Die Europäische Zentralbank (EZB) hat ihre Unabhängigkeit in den vergangenen beiden Jahren zwar nicht rechtlich, aber faktisch eingebüßt. Die schier grenzenlose Liquidität, mit der die EZB die Banken in den vergangen fünf Monaten mit mehr als 1000 Milliarden Euro zu Billigzinsen überschwemmte hat nichts mit einer Geldversorgung zu tun, die sich an den Wachstumsraten der europäischen Volkswirtschaften orientiert. In dieser Geldflut steckt mehr als nur der Keim künftiger Inflation. Mit an Sicherheit grenzender Wahrscheinlichkeit sorgt dieses Billigkapital derzeit vor allem für das Überleben so mancher schlecht geführten und am Markt nicht wettbewerbsfähigen Bank in Südeuropa.  Zum anderen produziert diese Geldschwemme, die ja auch von der US-Notenbank im Übermaß praktiziert wird, neue Vermögenswertblasen – bei Rohstoffen etwa oder im Immobilienmarkt.

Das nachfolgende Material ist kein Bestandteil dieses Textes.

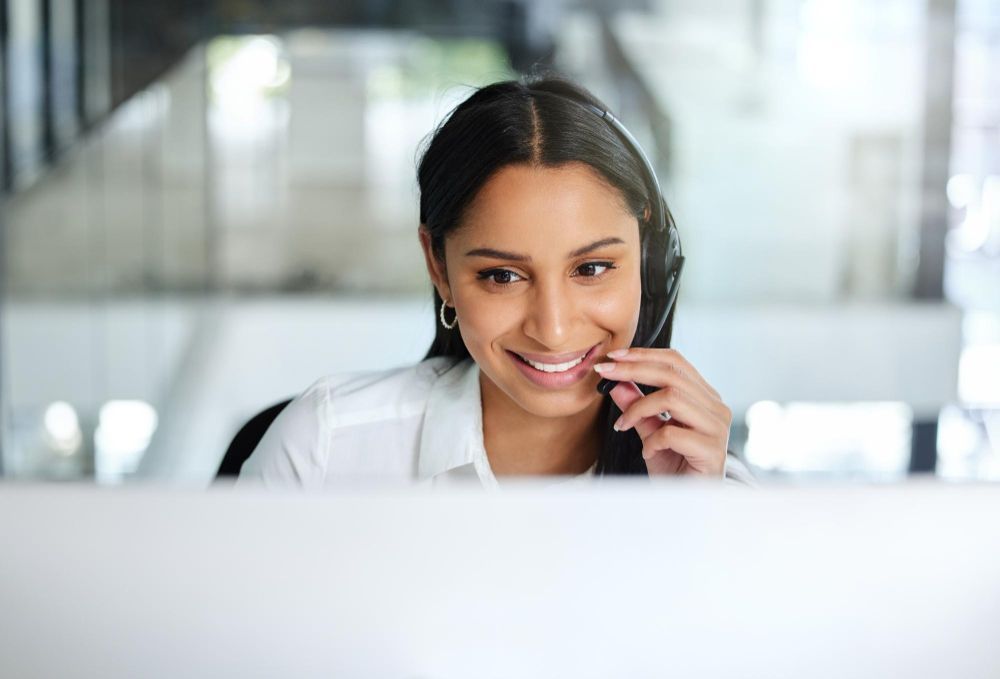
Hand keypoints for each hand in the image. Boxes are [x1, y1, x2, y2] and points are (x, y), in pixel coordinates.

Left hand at [594, 348, 731, 476]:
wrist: (691, 503)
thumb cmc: (676, 468)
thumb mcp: (649, 433)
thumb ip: (637, 407)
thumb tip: (615, 383)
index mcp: (704, 397)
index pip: (676, 362)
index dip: (643, 355)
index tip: (612, 356)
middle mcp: (716, 408)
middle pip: (673, 374)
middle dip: (633, 370)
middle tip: (605, 374)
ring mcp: (717, 428)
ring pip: (673, 398)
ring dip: (639, 409)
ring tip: (623, 426)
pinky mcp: (712, 450)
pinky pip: (673, 433)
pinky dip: (652, 441)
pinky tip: (647, 453)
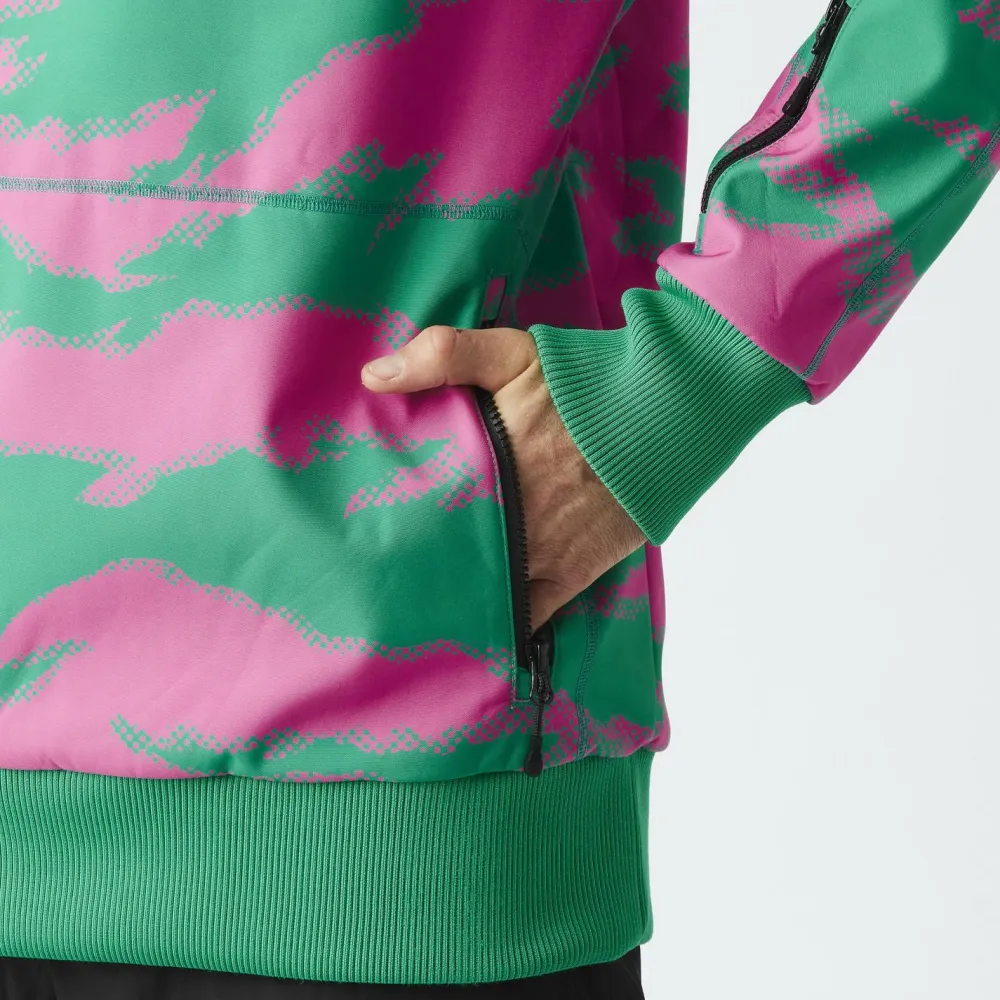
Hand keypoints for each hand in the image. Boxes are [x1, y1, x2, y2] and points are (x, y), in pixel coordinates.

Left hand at [361, 325, 646, 630]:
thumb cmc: (588, 386)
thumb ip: (446, 356)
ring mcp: (538, 555)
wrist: (667, 418)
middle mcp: (507, 521)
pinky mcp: (571, 575)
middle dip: (414, 569)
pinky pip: (527, 615)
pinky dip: (502, 627)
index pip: (421, 513)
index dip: (391, 527)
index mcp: (485, 471)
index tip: (362, 537)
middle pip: (445, 559)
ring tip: (416, 616)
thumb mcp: (514, 354)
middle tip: (380, 583)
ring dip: (453, 601)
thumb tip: (373, 375)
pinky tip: (474, 639)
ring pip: (480, 594)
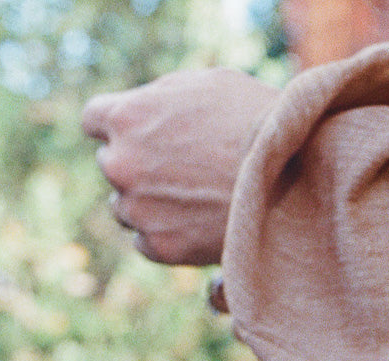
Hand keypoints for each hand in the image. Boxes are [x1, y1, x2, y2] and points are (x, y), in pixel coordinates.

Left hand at [82, 69, 279, 266]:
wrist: (294, 178)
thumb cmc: (258, 122)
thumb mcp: (205, 86)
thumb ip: (162, 100)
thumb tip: (147, 115)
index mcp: (125, 115)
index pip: (94, 120)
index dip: (122, 127)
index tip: (145, 136)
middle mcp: (120, 163)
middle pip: (113, 166)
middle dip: (142, 166)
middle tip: (186, 171)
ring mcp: (138, 209)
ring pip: (126, 207)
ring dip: (151, 204)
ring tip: (198, 201)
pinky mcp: (160, 247)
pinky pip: (145, 242)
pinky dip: (166, 236)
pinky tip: (198, 225)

Die EZB ist inzwischen Gefangene ihrer eigenen geldpolitischen Strategie. Eigentlich müsste sie längst einen Kurswechsel einleiten, um die Überschußliquidität aus dem Geldkreislauf wieder abzuschöpfen. Doch angesichts der fortdauernden Schuldenkrise, der Angst vor dem Kollabieren eines großen Schuldnerstaates wie Spanien, steigt der politische Druck nach noch direkterer Notenbankhilfe ungemein. Und die Mehrheiten in der EZB sind so, dass solide Stimmen – wie die deutsche – immer häufiger in der Minderheit sind. Selbst im aktuellen Frühjahrsgutachten der großen deutschen Wirtschaftsforschungsinstitute wird knapp und präzise formuliert: „Unabhängigkeit und Glaubwürdigkeit der EZB stehen auf dem Spiel.“

Nach der französischen Präsidentschaftswahl wird der Druck auf die Notenbank erst recht wachsen. Denn auch Frankreich wird dann mit seiner massiven Verschuldung und seiner wirtschaftlichen Schwäche in den Fokus der Märkte rücken.

Die Europäische Notenbank ist in den vergangenen beiden Jahren immer stärker zum Erfüllungsgehilfen einer Politik geworden, die nach wie vor kreditfinanzierte Wohlstandsillusionen predigt.  Die EZB wird nur dann ihre Glaubwürdigkeit als Hüterin der Geldwertstabilität zurückgewinnen können, wenn die Politik in Europa endlich finanzpolitische Solidität liefert: Ausgegeben werden kann nur, was vorher auch erwirtschaftet wurde.